A personal invitation from Jesus:  “Are you tired? Worn out? Burned out on religion? Come to me. Get away with me and you’ll recover your life. I’ll show you how to take a real rest. Walk with me and work with me—watch how I do it. Learn the unforced rhythms of grace. I won’t lay anything heavy or ill-fitting on you. Keep company with me and you’ll learn to live freely and lightly”  (Matthew 11:28-30, The Message).

God in the midst

I LOVE the Christian Church – the Body of Christ. But I do not like church.

What a contradiction that is!

Ever since I accepted Jesus Christ as my Saviour and Lord, I had been actively involved in the local church. My whole life revolved around the church; I believed that was what it meant to be a Christian, a follower of Christ. Then, in the 1990s, my world turned upside down – and I left the church.

I never left God. In fact, in my isolation from Christian fellowship he became my Rock, my Shepherd, the Lover of my soul, my Guide, my God. Without him I would never have come through the decades of intense psychotherapy needed to deal with deep psychological trauma from a problematic past, and become the person I am today.
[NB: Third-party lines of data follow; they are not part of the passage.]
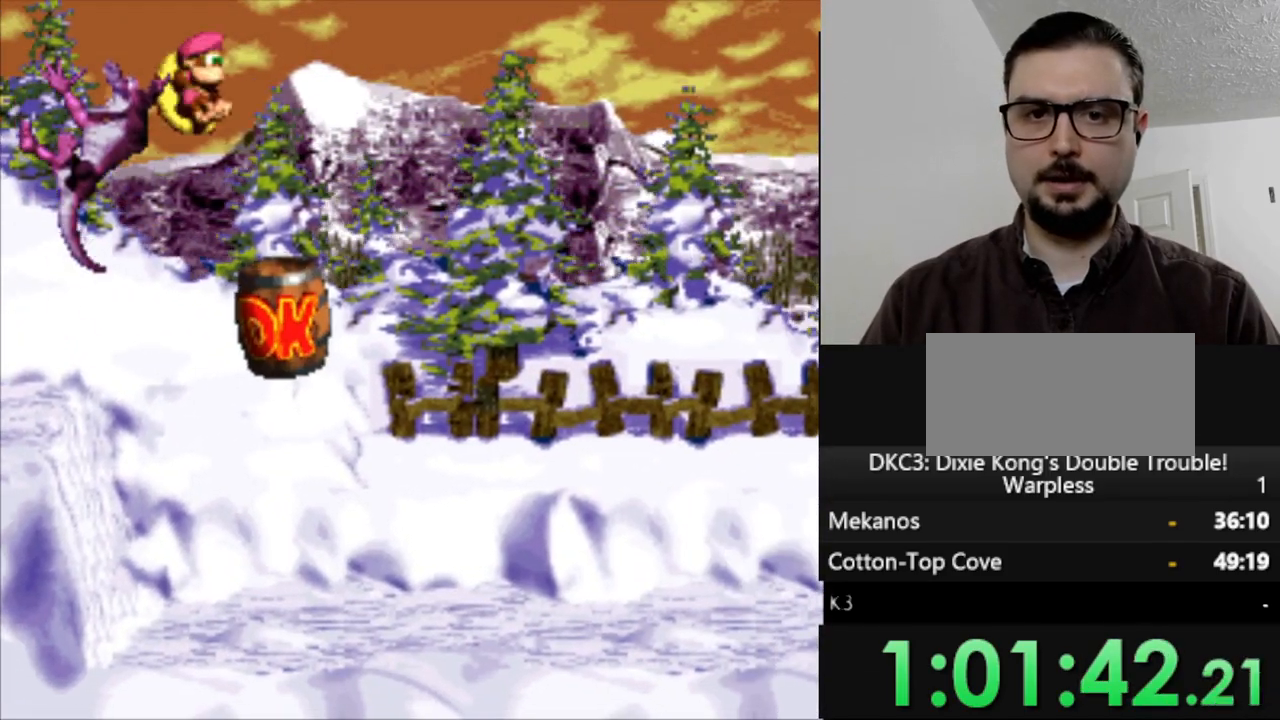
{"buttons": ["Y", "DPAD_RIGHT"], "events": [[150, "DPAD_RIGHT", "down"]]}
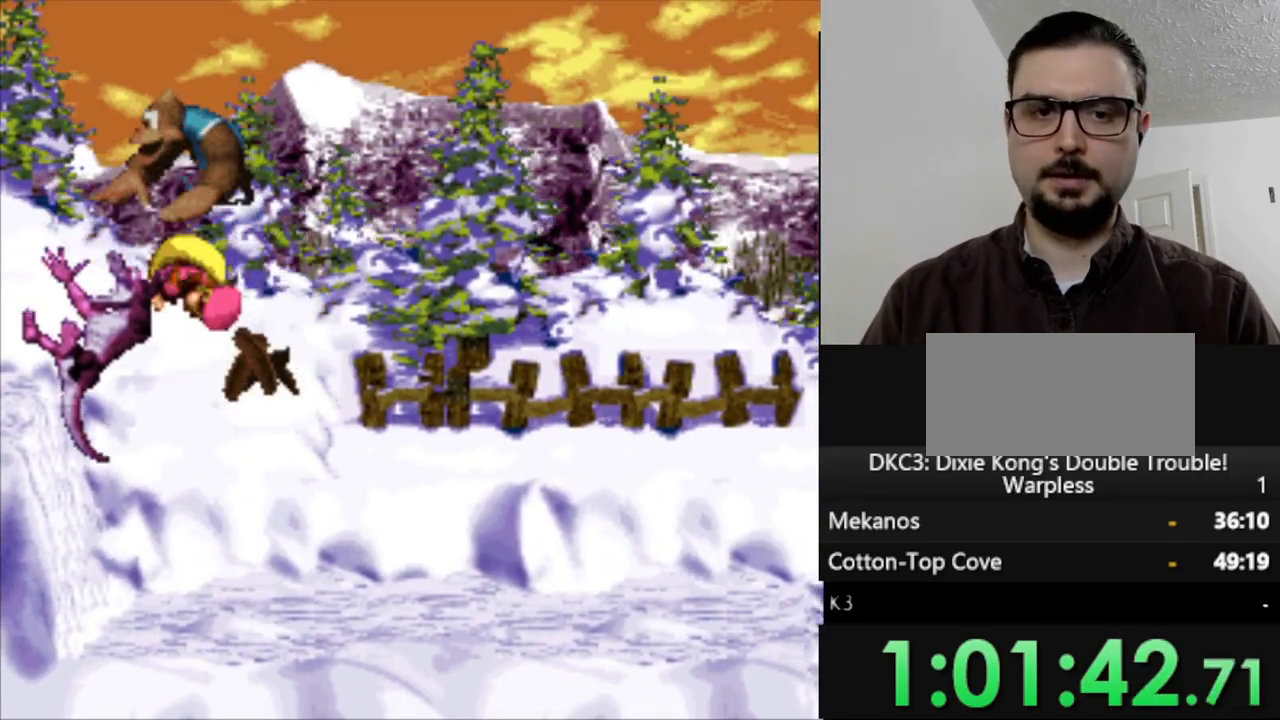
{"buttons": ["Y", "DPAD_RIGHT"], "events": []}
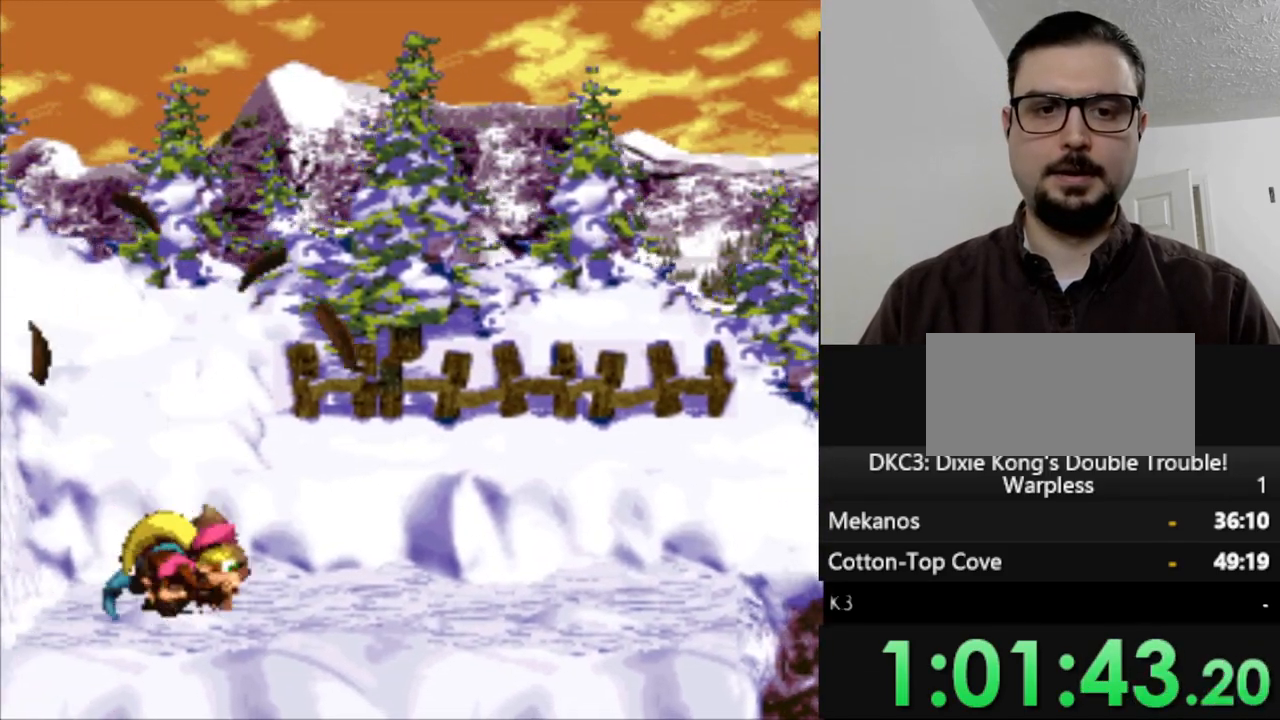
{"buttons": ["Y", "DPAD_RIGHT"], "events": []}
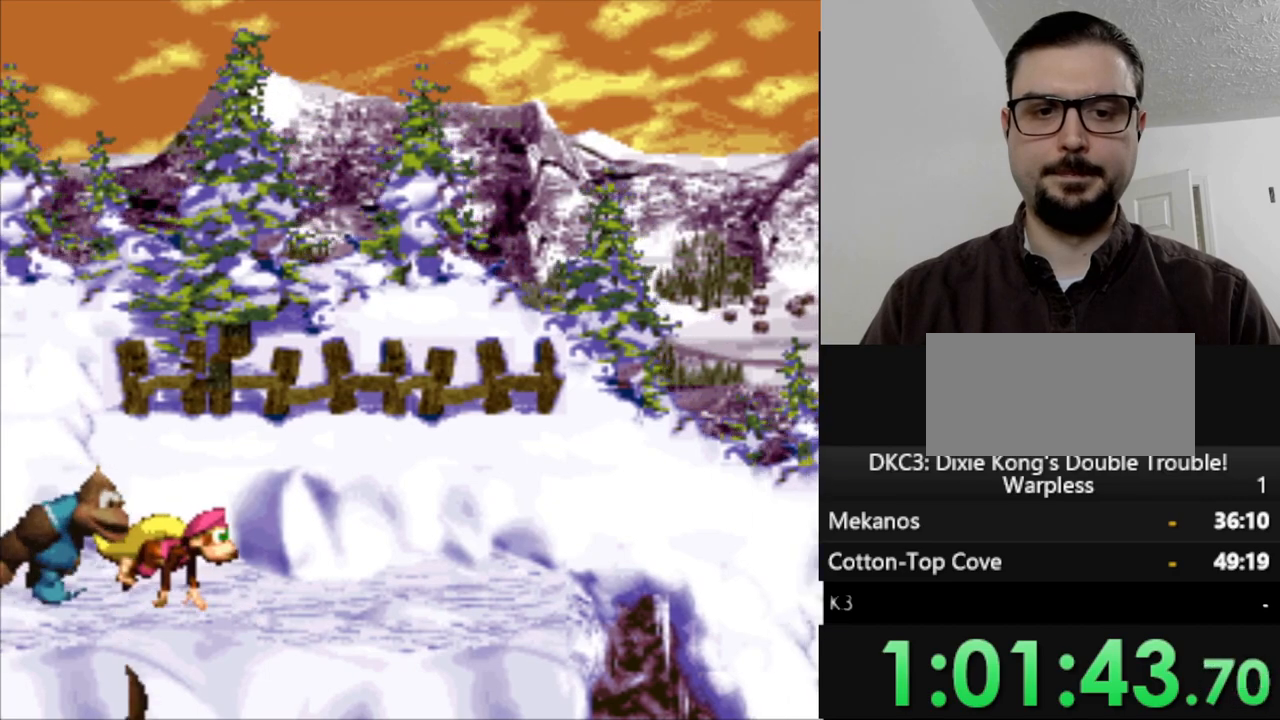
{"buttons": ["Y", "DPAD_RIGHT"], "events": []}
In time, I tried to return to church. For years I struggled to connect with a local congregation. I went to churches of all denominational persuasions, staying at some for weeks, months; leaving others after my initial visit and one even mid-way through the first service. The whole process was excruciatingly painful; my church visits often ended in tears. I have finally accepted that, for me, trying to find a contemporary church of the twenty-first century is a futile exercise. Not only do I not fit into that scene, I find so much of church culture incongruent with the teachings of Christ, and with New Testament examples of Christian fellowship.

At present, church for me is meeting with one or two people at a time, talking with them in a mutually supportive way about God and what he means to us. It is often in these informal ways that we come to better understand one another, connect in significant ways, be an encouragement to each other and together grow in the grace and knowledge of our Lord Jesus Christ (2 Peter 3:18). I am sure this is what Jesus meant when he said:  For where two or three gather in my name, there am I with them (Matthew 18:20).